Bugün metroda meczup zannettiğim bir adamın yanındakilerle konuşmasını dinledim. "Nereye gidiyorsun?" sorusuna Yenikapı-Kirazlı yönünde olduğu halde "Mecidiyeköy" dedi, "Zeytinburnu da olur, fark etmez ya da Aksaray'da, Otogar'da da inebilirim" diye ekledi. Muhatap olan çocuklar çoğu kez kendinden emin şekilde gitmek istediği yere dair bindiği istikametin tersinde yerler söyledigi için gülmeye başladı, komikti; ancak bana çok acı geldi bu. Hem aklî dengesi pek yerinde değildi hem de hangi durakta indiği mühim değildi, her yer eviydi ve her yerde evsizdi çünkü. Hangi durakta inerse insin tehlike ve soğuk aynıydı onun için. Hangi durakta inerse insin kimsesizliğiyle beraber inecekti.
Yanındaki çocuktan 1 lira çay parası istedi. Çocuk 2 lira verdi, "Çok bu" dedi ve dua etmeye başladı. "Oralet bile içerim" dedi. Çocuk şakayla parasının yarısını isteyince geri vermek zoruna gitmedi ve çocuk şaka yaptığını söyleyince "Gülüyorsun bak, sen beni seviyor musun? Gülüyorsun sen bana!"
Epey muhabbet ettiler ve şakalaştılar. Sonra "Sana gömlek alayım mı? " deyince, "Ooo! Gömlek çok pahalı, ekmek al" dedi. "İçine peynir koyarsan da olur" diye ilave etti. Çocuk "Abi zeytin de alayım" deyince sinirlenerek "Yok yok, sakın! Zeytin çok pahalı" dedi.
Hiçbir şeyi olmayan adama her şey pahalıydı çünkü ve hatta benim gibi onun tehlikeli biri olduğunu düşünüp yanına yaklaşmayanlardan ve konuşmayanlardan, ondan korkanlardan sebep birinin ona gülmesi dahi pahalıydı.
Nereye gittiğini bilmeden son durağa kadar geldi. "Metronun hemen önünde gözlemeci vardı. Bari sıcak gözleme yese" dedim içimden. Kalabalığın dağılmasını bekledim. Çoktan gözden kaybolmuştu.

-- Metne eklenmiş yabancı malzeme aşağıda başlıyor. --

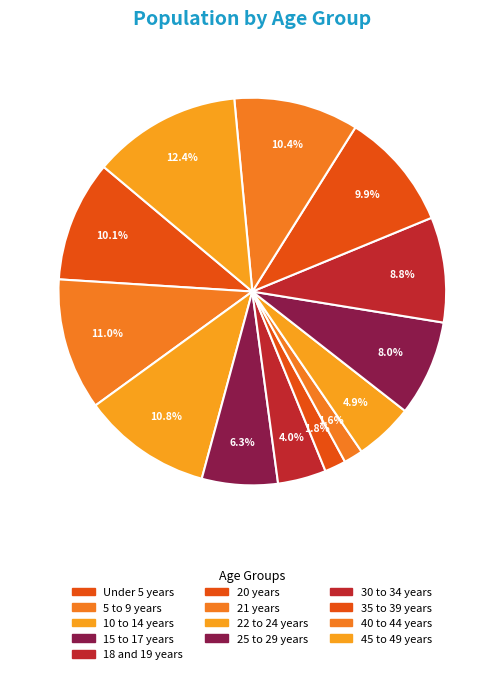

True or false: 15 to 17 years accounts for 1% of the total.

False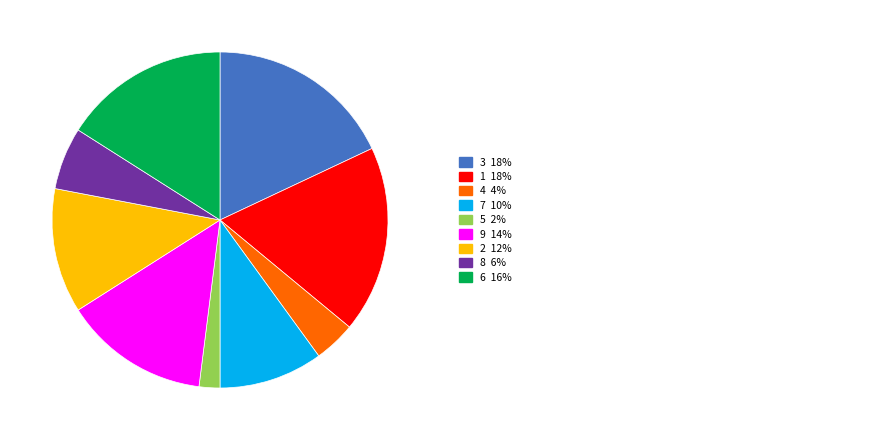

Does any single category account for the majority?

No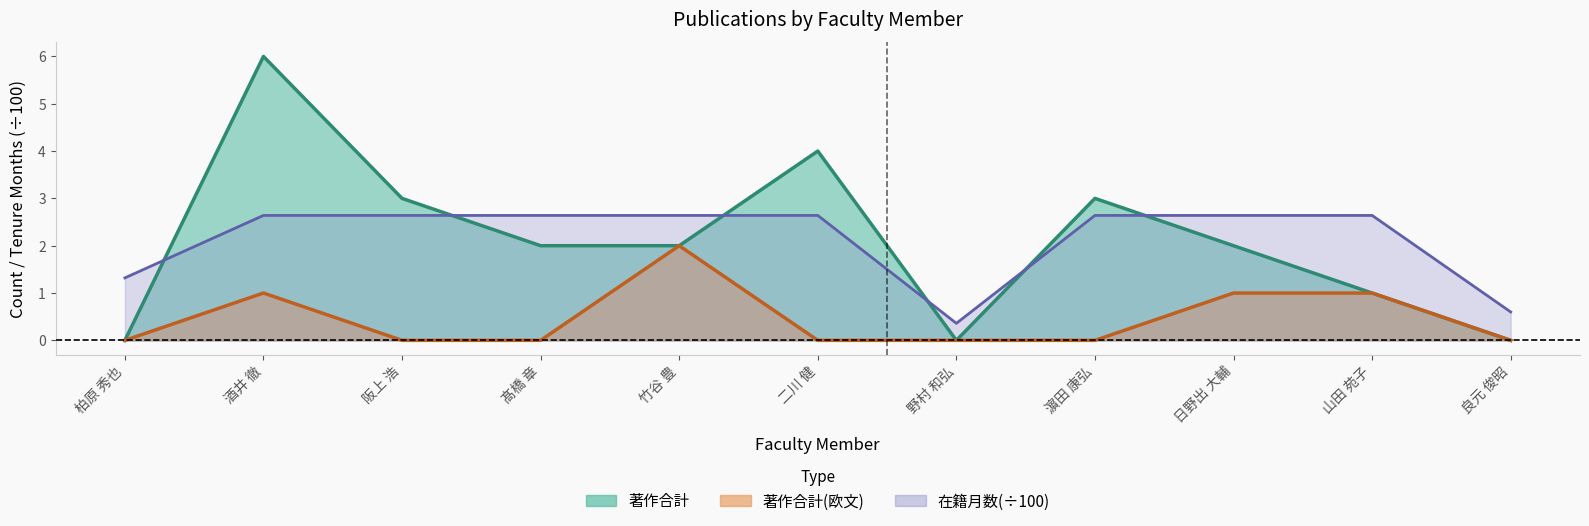

True or false: 在籍月数 and 著作合計 cross at least once.

True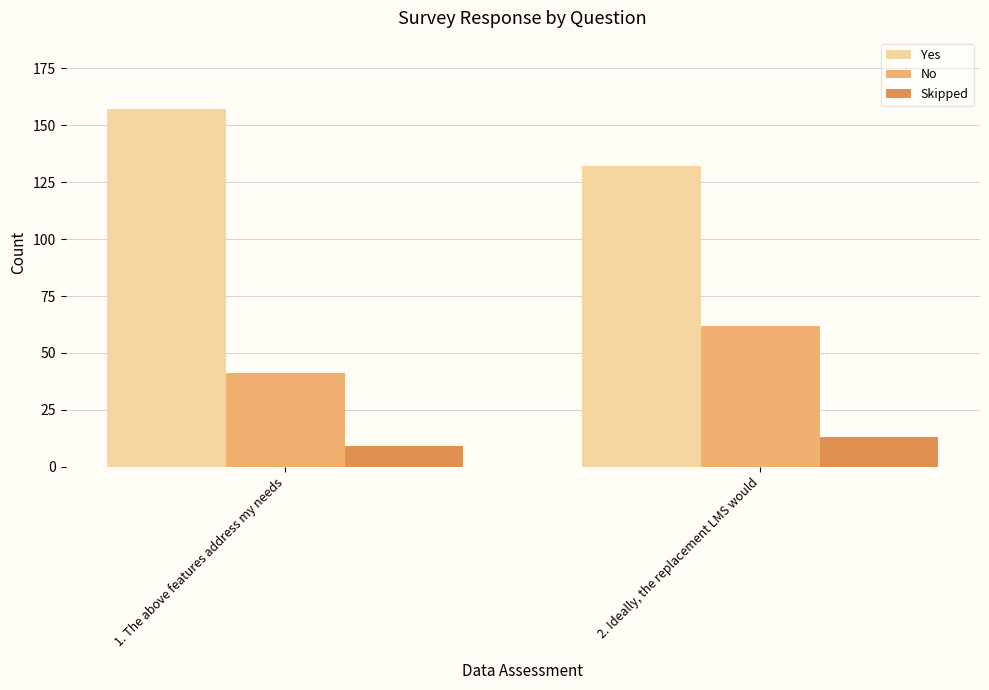

What is the sum of the Yes values at 2. Ideally, the replacement LMS would and 1. The above features address my needs?

289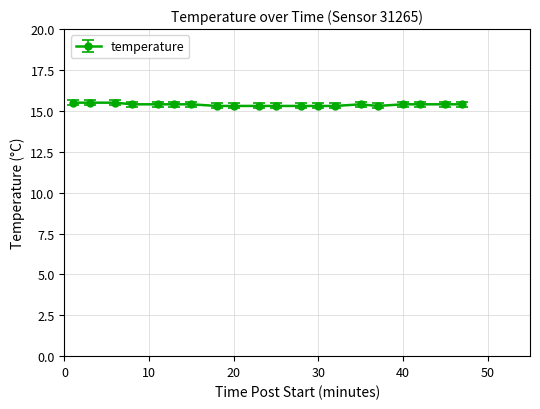

What is the value of the 14th point from the left?

15.3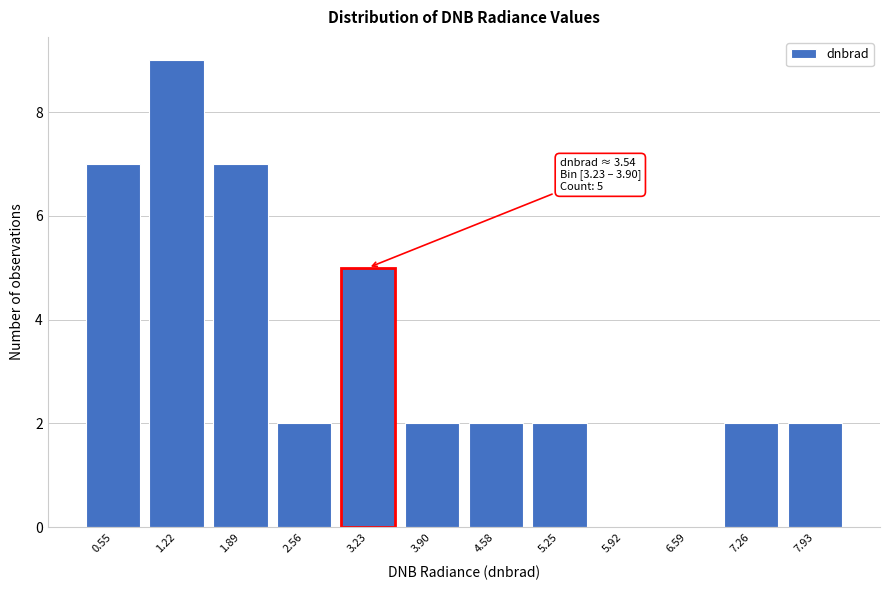

Reading right to left, list all the values displayed in this chart.

7.93=2	7.26=2	6.59=0	5.92=0	5.25=2	4.58=2	3.90=2	3.23=5	2.56=2	1.89=7	1.22=9	0.55=7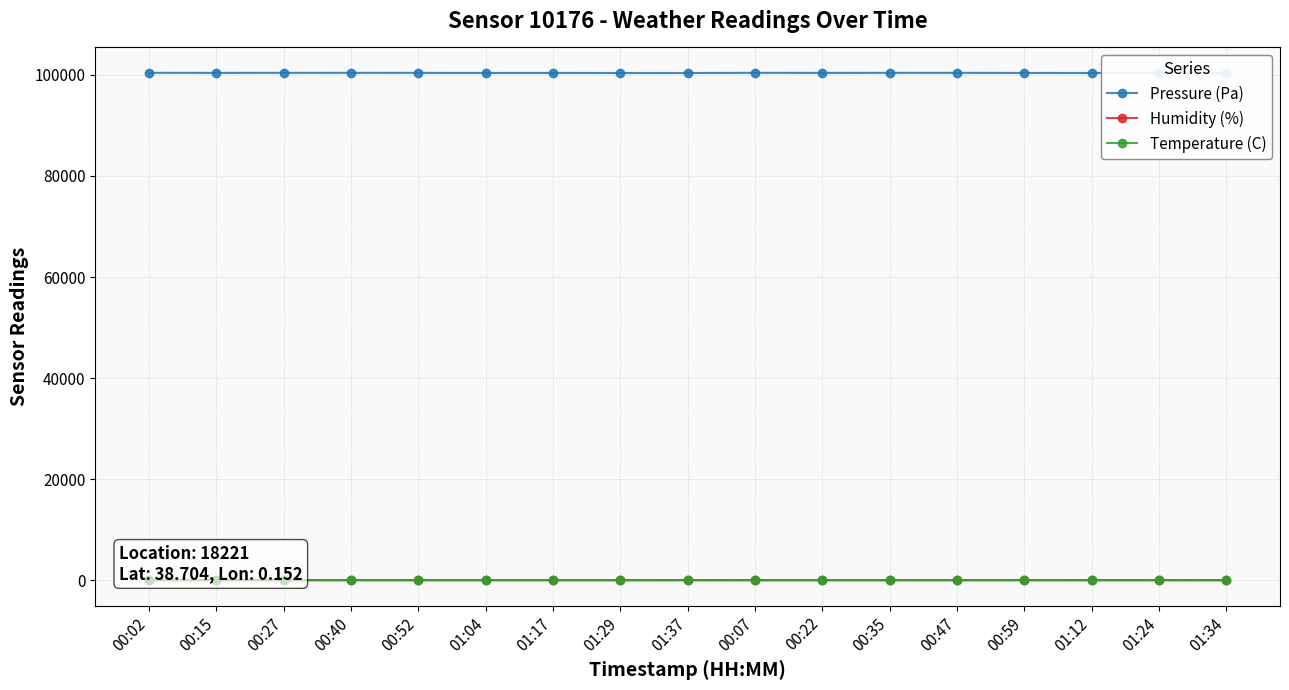

Reading left to right, transcribe all the data shown in this chart.

Pressure (Pa): 00:02=100412.4	00:15=100399.6	00:27=100407.4	00:40=100406.6	00:52=100401.0	01:04=100383.5	01:17=100387.1	01:29=100379.0	01:37=100376.0	00:07=100407.3	00:22=100397.2	00:35=100404.4	00:47=100403.2	00:59=100393.0	01:12=100376.0	01:24=100391.2	01:34=100376.5
Humidity (%): 00:02=57.0	00:15=57.4	00:27=58.6	00:40=57.0	00:52=56.5	01:04=57.0	01:17=58.0	01:29=57.4	01:37=58.9	00:07=57.4	00:22=57.8	00:35=57.6	00:47=56.8	00:59=56.9	01:12=58.7	01:24=58.0	01:34=58.6
Temperature (C): 00:02=14.3	00:15=14.0	00:27=13.7	00:40=14.0	00:52=14.2	01:04=13.9	01:17=13.7	01:29=13.9	01:37=13.3	00:07=14.0	00:22=13.8	00:35=13.9	00:47=14.1	00:59=14.0	01:12=13.4	01:24=13.8	01:34=13.5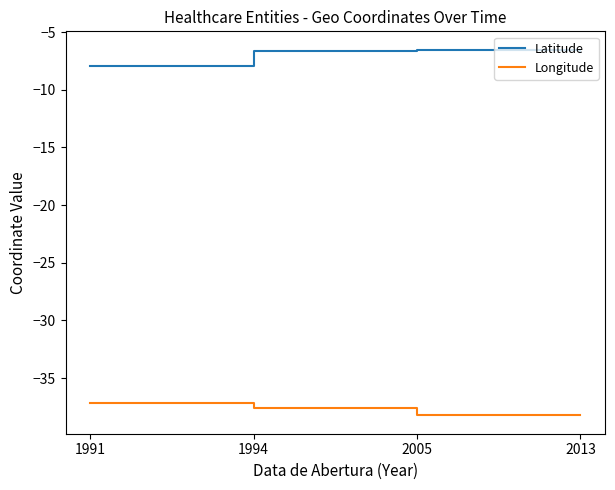

Rank the series by their maximum value, from lowest to highest.

Longitude, Latitude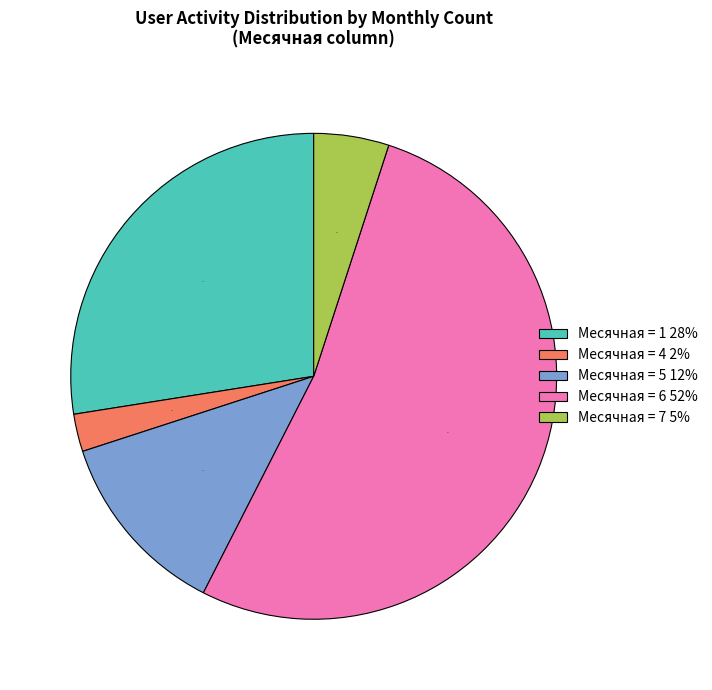

To the nearest percent, what portion does Месячная = 5 12% represent?

13%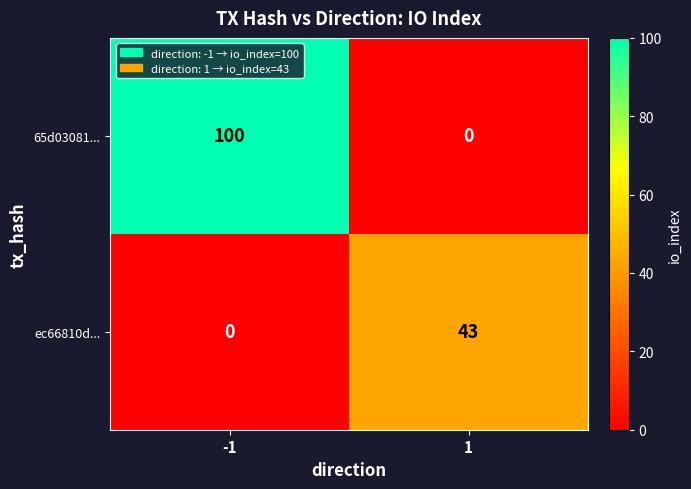

What is the sum of the ec66810d... values at 1 and -1?

43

Peynir-ekmek yerken aklıma geleceksin amca. Zeytini beğenmeyenlere çok kızacağım. Eskimemiş gömleğini modası geçtiği için giymeyenler bana seni hatırlatacak ve kalbimiz seni üşüten havadan çok daha soğuk, çok daha sert yargılarımızla ısınmıyor ruhumuz.